Silently. Quietly. Screaming. This famous painting, I think, expresses what we are all feeling inside.
The Cubs lost to the Padres 2-1 in ten innings last night, yet another mind-bendingly frustrating loss (look at the painting again. I know you feel this way). I'm beginning to be glad that I have to go to sleep to get up for work and miss the end of West Coast night games. When I went to sleep at the end of the fourth inning, Sean Marshall hadn't allowed a hit and the Cubs were actually ahead for the first time since last Monday. Yes, that's right. Not only have they now lost five in a row, they hadn't even had the lead since the last game they won.
The lead lasted two innings. Marshall's no-hitter was broken up in the sixth -- and you can blame my SB Nation colleague jbox at Gaslamp Ball for that -- then the Padres tied it in that frame in part because Marshall didn't break to the base quickly enough to cover, and the Cubs...
Well, they had their chances again. Nine hits and three walks and five stolen bases ought to lead to more than one run -- especially since the one run was an Aramis Ramirez homer. That leaves eleven other baserunners, six of whom (the five steals and Michael Barrett's triple) reached scoring position under their own power. Last night's designated goat was Jacque Jones, who struck out four times and left four of those runners stranded.
I refer you again to the Smooth Jazz Man's diary, as he attended last night's disaster, along with several thousand other very vocal Cub fans -- you could clearly hear them on the telecast, as you could on Friday night.
Speaking of the telecast and Barrett's triple, Bob Brenly embarrassed himself after Barrett slid into third -- headfirst again, after swearing he wouldn't do this any more, and it was completely unnecessary. Barrett was, um, adjusting himself and at first Brenly thought he had pulled a groin muscle. It was clear to anyone watching the game that he had, um, gotten his cup out of place with the slide, and also probably got quite a bit of dirt in his pants with the slide.
After a few minutes of misplaced worrying that Barrett was hurt, Brenly must have realized what had really happened and tried to backtrack and pretty much tripped all over his tongue trying to talk his way out of it. Nice try, Bob.
The broadcast crew also barely mentioned the fact that the Padres were wearing throwback uniforms. It was "Salute to the Negro Leagues" night, and the Padres wore 1948 Padres Pacific Coast League uniforms. This is a stretch -- the given reason for that is that San Diego native Johnny Ritchey broke the PCL color barrier while playing for the Padres that season. It had nothing to do with the Negro Leagues themselves. But at least while I was watching, Len and Bob never mentioned this fact, nor the glaringly obvious fact that the Cubs didn't join in this salute -- something that visiting teams generally do as a matter of courtesy to the home team.

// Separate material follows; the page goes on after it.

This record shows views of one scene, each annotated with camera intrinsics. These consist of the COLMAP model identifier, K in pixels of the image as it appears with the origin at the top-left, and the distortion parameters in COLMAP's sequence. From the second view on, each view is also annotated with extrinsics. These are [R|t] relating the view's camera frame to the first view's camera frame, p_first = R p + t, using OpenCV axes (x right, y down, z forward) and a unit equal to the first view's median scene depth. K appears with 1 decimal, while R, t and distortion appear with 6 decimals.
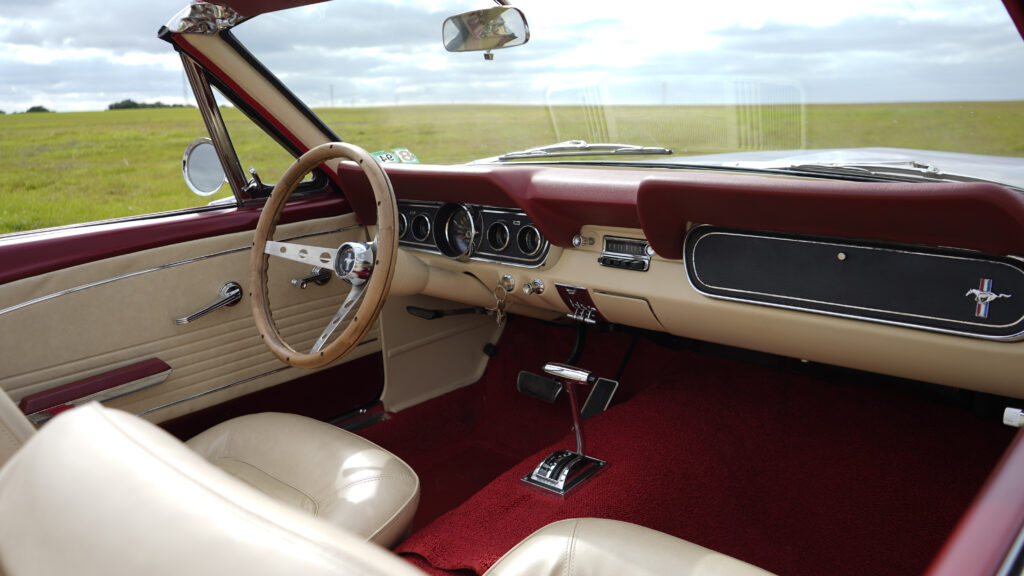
lens RADIAL K [[846.9, 0, 512.0], [0, 846.9, 288.0], [0, 0, 1]] dist [0.000755, -0.002066]
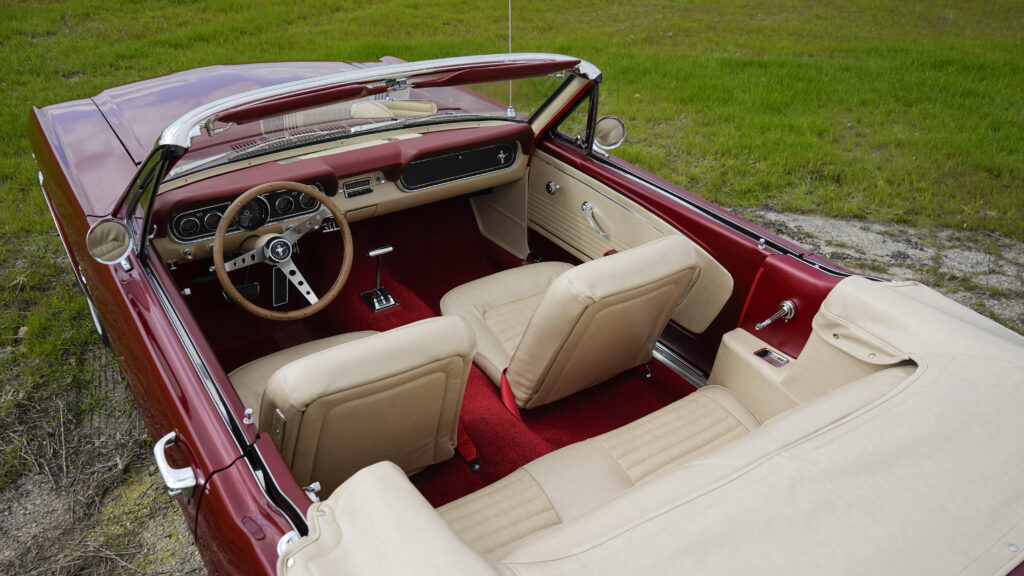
lens RADIAL K [[846.9, 0, 512.0], [0, 846.9, 288.0], [0, 0, 1]] dist [0.000755, -0.002066]
pose [[0.290130, -0.428041, 0.855924, -1.616125], [0.191178, 0.902290, 0.386425, -0.545227], [-0.937697, 0.051520, 0.343614, 0.004507]]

I'm going to try to put some positive spin on this game. The pitching staff put up another excellent outing. Marshall's ERA is now fifteenth in the NL among all pitchers who qualify. The ballclub, as I mentioned, did take advantage of Mike Piazza by stealing five bases, including Matt Murton's first two steals of the year. Ramirez homered for the first time in nine games (and 31 AB). Cubs pitching has now allowed three earned runs in their last 21 innings.

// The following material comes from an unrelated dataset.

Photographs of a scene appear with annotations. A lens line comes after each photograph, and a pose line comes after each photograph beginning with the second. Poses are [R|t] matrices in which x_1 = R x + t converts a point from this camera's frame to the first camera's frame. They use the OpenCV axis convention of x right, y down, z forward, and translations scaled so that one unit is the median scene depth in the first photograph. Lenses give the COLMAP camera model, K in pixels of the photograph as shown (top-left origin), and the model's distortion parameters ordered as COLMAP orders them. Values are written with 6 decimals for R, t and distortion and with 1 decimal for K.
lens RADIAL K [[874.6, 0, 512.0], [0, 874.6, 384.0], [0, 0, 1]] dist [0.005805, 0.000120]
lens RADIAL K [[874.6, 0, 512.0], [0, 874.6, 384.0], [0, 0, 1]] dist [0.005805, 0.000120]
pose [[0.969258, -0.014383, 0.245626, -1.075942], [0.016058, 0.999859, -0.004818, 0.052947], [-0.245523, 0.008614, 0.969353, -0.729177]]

Look, it's all we have right now, right? Especially if I add these facts from the AP story on the game:
I'll leave this post with better news. My son Mark's team has begun Park District play. This year, at least he's on a team I don't hate -- the Mariners. Last night they beat the Giants 22-10 (if that sounds good, it was 22-4 going into the last inning). Yes, the way the Cubs are playing, the Park District Mariners could probably have beat them yesterday.